**ZITIERTE PASSAGE:**
■ ■ ■ ■ ■ ■ ■
Massive Vertreibung in der Provinz Ituri

Aktuelles 
In der Provinz Ituri der Demokratischen Republik Kongo spielt sich Dramatisches ab. Anhaltende Gewalt zwang bereits über 100.000 Menschen zur Flucht.

    Wissen Sie, wo Ituri liegt? Dort spielt sich Dramatisches ab: In der Provinz der Demokratischen Republik Kongo zwang anhaltende Gewalt bereits über 100.000 Menschen zur Flucht. Die Betroffenen flohen in alle Himmelsrichtungen - nach Norden in Richtung Mahagi oder nach Süden in Richtung Bunia. Andere überquerten den Albertsee - um Zuflucht in Uganda zu finden. 

    Die Teams von Ärzte ohne Grenzen arbeiten in und um Bunia und in der Umgebung von Mahagi. Sie unterstützen die Gesundheitsbehörden, kümmern sich um die Wasser- und Sanitärversorgung und verteilen grundlegende Hilfsgüter wie Decken und Seife.  Vertriebene leben in provisorischen Siedlungen, bei Gastfamilien oder in Kirchen und Schulen. Es muss sich etwas tun, sonst drohen Mangelernährung und Krankheitsausbrüche.

    1. In der Stadt Bunia gibt es zwei Camps, in denen Tausende Binnenvertriebene leben. Dort hat Ärzte ohne Grenzen Toiletten und Duschen installiert. Unsere Teams kümmern sich auch um eine sichere Wasserversorgung.

    2. Die Menschen flohen ohne Hab und Gut. Sie benötigen dringend sauberes Trinkwasser, Nahrung, Unterkünfte und Gesundheitsversorgung. 

    3. In Bunia unterstützt Ärzte ohne Grenzen drei Gesundheitszentren mit medizinischem Personal. Rund 40 Prozent der Patienten und Patientinnen sind an Malaria erkrankt. Andere leiden an Atemwegsinfektionen und Durchfallerkrankungen. Seit unserer Ankunft im Februar haben wir mehr als 2.000 Konsultationen durchgeführt. Darüber hinaus behandelten unsere Teams 77 Menschen, die aufgrund von Gewalt verletzt wurden.

    4. Auf der Suche nach Sicherheit mussten auch schwangere Frauen ihre Heimat verlassen. Wir unterstützten sie mit Schwangerschaftsvorsorge und helfen ihnen bei der Geburt in dem von uns unterstützten Gesundheitszentren in Bunia.

    5. Das elfjährige Mädchen erholt sich in unserem Krankenhaus in Bunia. Sie hat ihre Mutter, ihre drei Geschwister und ihre linke Hand während einer Attacke in ihrem Dorf verloren.
■ ■ ■ ■ ■ ■ ■
**DATENSATZ:**
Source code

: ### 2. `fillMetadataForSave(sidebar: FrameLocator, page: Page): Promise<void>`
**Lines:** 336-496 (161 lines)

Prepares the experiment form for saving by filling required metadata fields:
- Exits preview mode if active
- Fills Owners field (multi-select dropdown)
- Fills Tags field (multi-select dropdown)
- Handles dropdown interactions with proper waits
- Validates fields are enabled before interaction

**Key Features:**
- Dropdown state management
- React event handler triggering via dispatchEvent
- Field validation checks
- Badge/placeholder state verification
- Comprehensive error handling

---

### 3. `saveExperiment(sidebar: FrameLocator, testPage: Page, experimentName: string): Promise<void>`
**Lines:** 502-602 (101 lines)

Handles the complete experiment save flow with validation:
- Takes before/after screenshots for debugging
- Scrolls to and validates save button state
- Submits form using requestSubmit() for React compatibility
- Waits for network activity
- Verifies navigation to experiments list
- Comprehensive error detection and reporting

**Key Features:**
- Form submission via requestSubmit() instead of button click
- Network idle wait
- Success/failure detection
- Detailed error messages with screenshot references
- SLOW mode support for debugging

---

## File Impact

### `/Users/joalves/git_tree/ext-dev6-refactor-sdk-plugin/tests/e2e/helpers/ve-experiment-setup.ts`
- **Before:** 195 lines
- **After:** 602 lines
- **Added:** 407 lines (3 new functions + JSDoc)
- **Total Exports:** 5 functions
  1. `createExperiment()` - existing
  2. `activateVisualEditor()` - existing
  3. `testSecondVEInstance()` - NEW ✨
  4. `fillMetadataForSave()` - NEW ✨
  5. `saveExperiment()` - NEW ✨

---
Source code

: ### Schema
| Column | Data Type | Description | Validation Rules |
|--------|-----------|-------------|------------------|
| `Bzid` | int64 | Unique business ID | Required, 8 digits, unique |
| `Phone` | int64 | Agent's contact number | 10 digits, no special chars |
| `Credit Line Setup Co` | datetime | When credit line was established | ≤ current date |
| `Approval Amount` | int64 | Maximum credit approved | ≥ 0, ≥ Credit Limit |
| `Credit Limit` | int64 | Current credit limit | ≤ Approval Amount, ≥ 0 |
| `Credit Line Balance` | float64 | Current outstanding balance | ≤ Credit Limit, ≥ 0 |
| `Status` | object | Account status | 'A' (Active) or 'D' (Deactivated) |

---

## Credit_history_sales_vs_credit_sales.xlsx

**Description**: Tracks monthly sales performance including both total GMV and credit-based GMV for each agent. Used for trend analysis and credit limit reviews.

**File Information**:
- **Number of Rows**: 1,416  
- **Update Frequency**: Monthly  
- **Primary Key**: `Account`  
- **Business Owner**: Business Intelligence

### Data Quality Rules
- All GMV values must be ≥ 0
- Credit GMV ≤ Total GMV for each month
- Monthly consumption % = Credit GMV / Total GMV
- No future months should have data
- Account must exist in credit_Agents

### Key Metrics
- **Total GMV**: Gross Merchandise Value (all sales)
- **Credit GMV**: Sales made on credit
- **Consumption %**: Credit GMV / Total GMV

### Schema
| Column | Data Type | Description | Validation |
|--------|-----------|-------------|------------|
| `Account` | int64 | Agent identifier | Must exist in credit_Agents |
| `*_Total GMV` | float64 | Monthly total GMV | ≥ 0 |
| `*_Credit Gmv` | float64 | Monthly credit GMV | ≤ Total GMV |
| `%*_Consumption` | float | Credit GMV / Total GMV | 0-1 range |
■ ■ ■ ■ ■ ■ ■
**ZU ERLEDIGENDE AUFGABEN:**
1. Können Sie den Absatz der Passage über die Vertreibung in Ituri, der mit „In Bunia unterstützt Ärzte ohne Grenzen“ beginnt, als kurze Stichpunktliste wiedergeben, ohne wesentliche Fakten wegzulassen?
2. Wie ließe sich die Passage über die Vertreibung in Ituri nach ihrem letzten Satz fortführen? Schreiben Sie diese Fortsetzung.

**LÖSUNGEN DER AUFGABEN:**
1.
- Ärzte ohne Grenzen unterstützt in Bunia drei Gesundheitszentren mit medizinischem Personal.
- Rund 40 Prozent der Patientinnen und Patienten sind an Malaria erkrankt, andere an Atemwegsinfektionen und Durchfallerkrankungen.
- Seit der Ankunft im Februar gab es mehr als 2.000 Konsultationen.
- Außerdem wurden 77 Menschen mit Verletzungen durch Gewalt behandelt.

2.
    6. Ärzte ohne Grenzen arbeitet auch in den Gebieten von Tchomia, Kasenyi, Angumu und Mahagi Port, wo der Schwerpunkt auf der Prävention und Behandlung von Cholera liegt. Die Teams sichern den Zugang zu sauberem Wasser und bereiten sich auf den Fall eines Ausbruchs vor. Hier überprüft eine Krankenschwester den Gesundheitszustand der Choleria-Patienten und Patientinnen in dem von uns unterstützen Cholera-Behandlungszentrum in Tchomia, am Ufer des Albertsees.

    7. Da einige Menschen nichts besitzen, verteilen wir grundlegende Güter wie Decken und Seifen an die Vertriebenen. Kürzlich brachten unsere Teams 1.600 Hilfsgüter zu den Bewohner und Bewohnerinnen einer Sielding in Kasenyi am See.

    8. Über 50.000 Menschen sind seit Mitte Dezember mit dem Boot über den Albertsee nach Uganda geflohen. Die Aufnahmeeinrichtungen in Uganda sind mit der Zahl der Neuankömmlinge überfordert. Die Gesundheitsbehörden haben kürzlich einen Cholera-Ausbruch in der Region bestätigt, bei dem mindestens 36 Menschen starben und fast 1.800 schwere Fälle ins Krankenhaus eingeliefert wurden. Ärzte ohne Grenzen hat auf den Ausbruch reagiert und bietet den Geflüchteten auch Impfungen und eine grundlegende Gesundheitsversorgung. Mit unzureichendem Zugang zu Nahrung und Unterkünften bleibt die Situation weiterhin dramatisch.